Hi, I'm doing a worksheet in a catalan exercise book and I'm stuck with one of the fill in the gaps:

 La Maria és més ___________ grassa.

Would it just be "que?" I can't think of another option or am I missing something that you use in catalan?


----------



## Bertus

which are the options you have to fill in the gaps?

if you use "que" it means "Mary is more than fat", but this is very rude... I don't think it can be used as an example in a worksheet.


----------



## perrine1233

The problem is we don't have any options, which is why I am confused. Thanks.


----------



## Bertus

and what's the exercise about? About relative clauses, adverbs...

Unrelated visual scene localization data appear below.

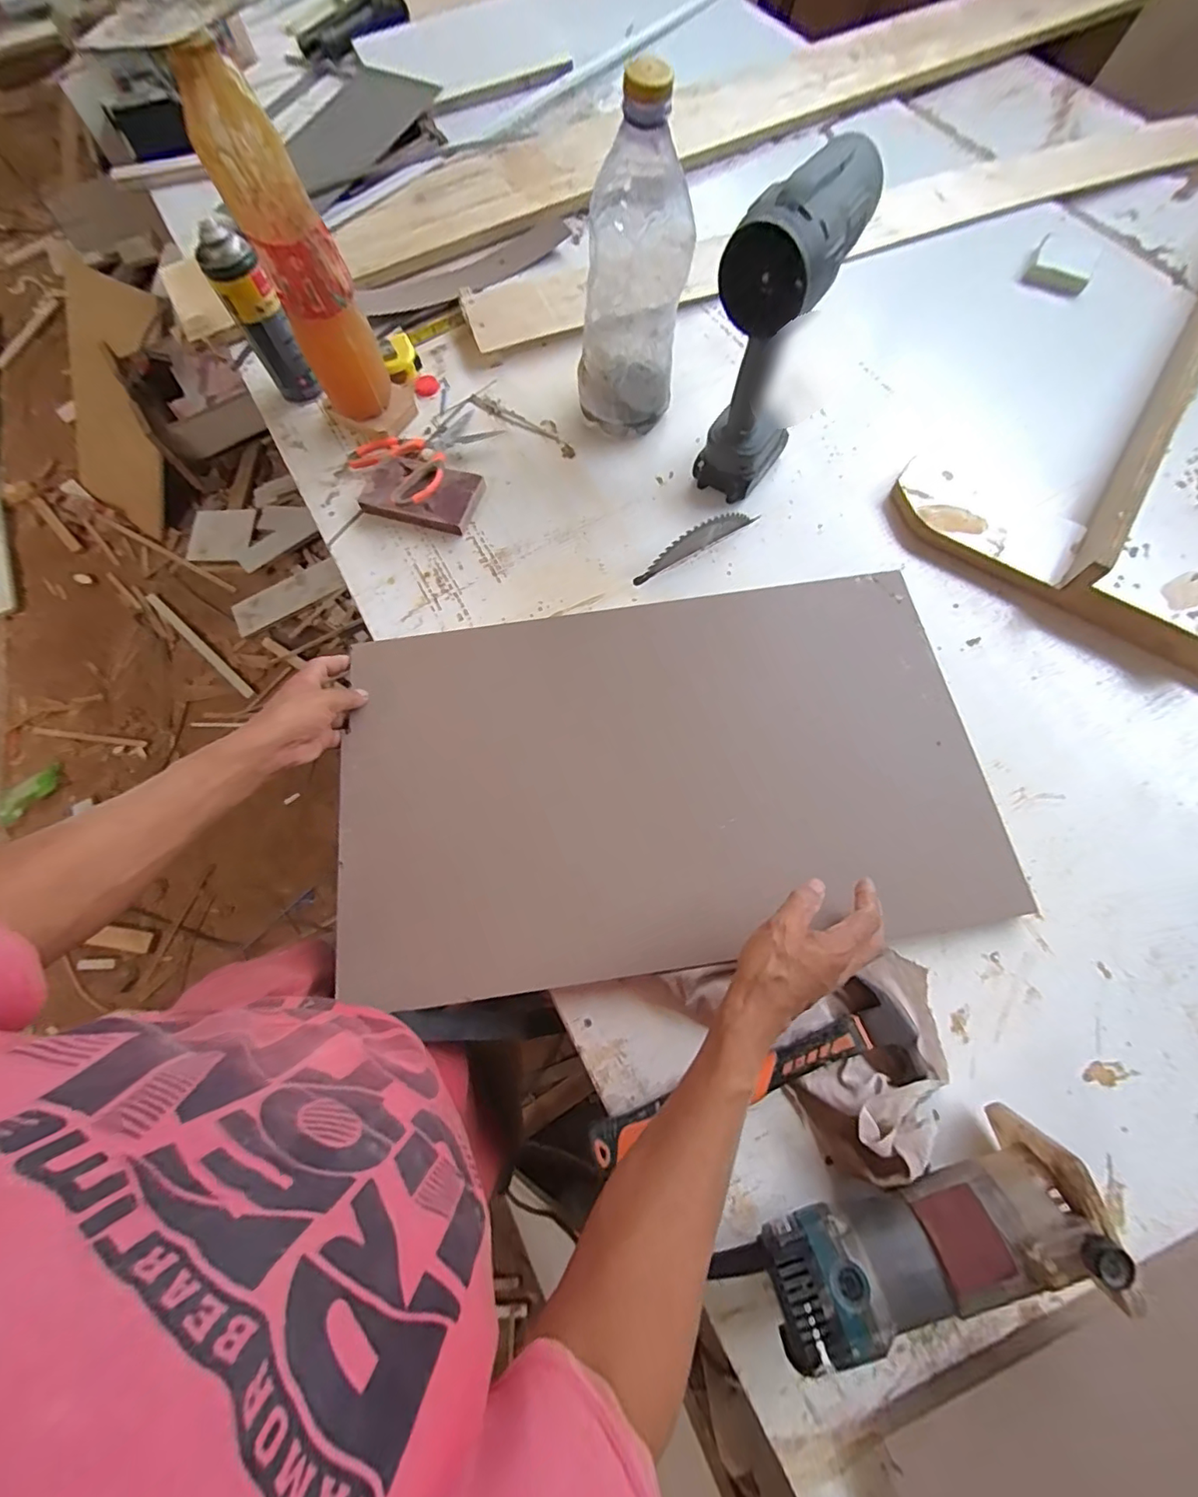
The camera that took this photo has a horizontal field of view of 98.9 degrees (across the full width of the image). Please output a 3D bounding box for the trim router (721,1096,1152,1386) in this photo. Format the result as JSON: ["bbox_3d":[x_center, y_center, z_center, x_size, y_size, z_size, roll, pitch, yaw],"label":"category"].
[{"bbox_3d":[0.213,0.349,0.356,0.245,0.092,0.084,-21,72,-4],"label":"trim router"}]

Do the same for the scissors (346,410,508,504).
[{"bbox_3d":[-0.220,-0.388,0.659,0.173,0.037,0.152,-41,75,-11],"label":"scissors"}]

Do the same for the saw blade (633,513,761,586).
[{"bbox_3d":[0.113,-0.240,0.591,0.160,0.040,0.008,-30,73,-7],"label":"saw blade"}]

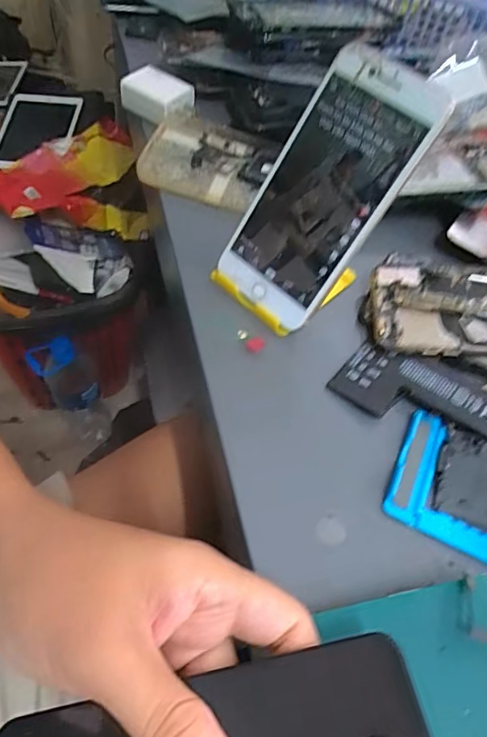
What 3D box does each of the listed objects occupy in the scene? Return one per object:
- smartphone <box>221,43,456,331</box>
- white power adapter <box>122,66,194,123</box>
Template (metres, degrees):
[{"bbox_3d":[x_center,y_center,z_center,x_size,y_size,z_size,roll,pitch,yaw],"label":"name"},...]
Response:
[{"bbox_3d":[0.046,-0.103,0.303,0.073,0.152,0.006,42,25,17],"label":"smartphone"},{"bbox_3d":[-0.074,-0.238,0.437,0.058,0.020,0.041,39,60,17],"label":"white power adapter"}]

and second, could it be an option to leave empty? maybe this is also "a correct answer"


----------



## Sertori

perrine1233 said:


> Hi, I'm doing a worksheet in a catalan exercise book and I'm stuck with one of the fill in the gaps:
> 
> La Maria és més ___________ grassa.
> 
> Would it just be "que?" I can't think of another option or am I missing something that you use in catalan?


 
An option can be:
La Maria és més ___*aviat*____ grassa.
That means Maria is more fat than thin, slightly fat.
Look for other opinions.
Salut!


----------



## Bertus

yes, I also bet for this "aviat"!


----------



## Agró

Jo també/So do I.


----------



## castellot

In "Maria és més aviat grassa", where "aviat" is the correct solution, I understand that "Maria is rather fat".


----------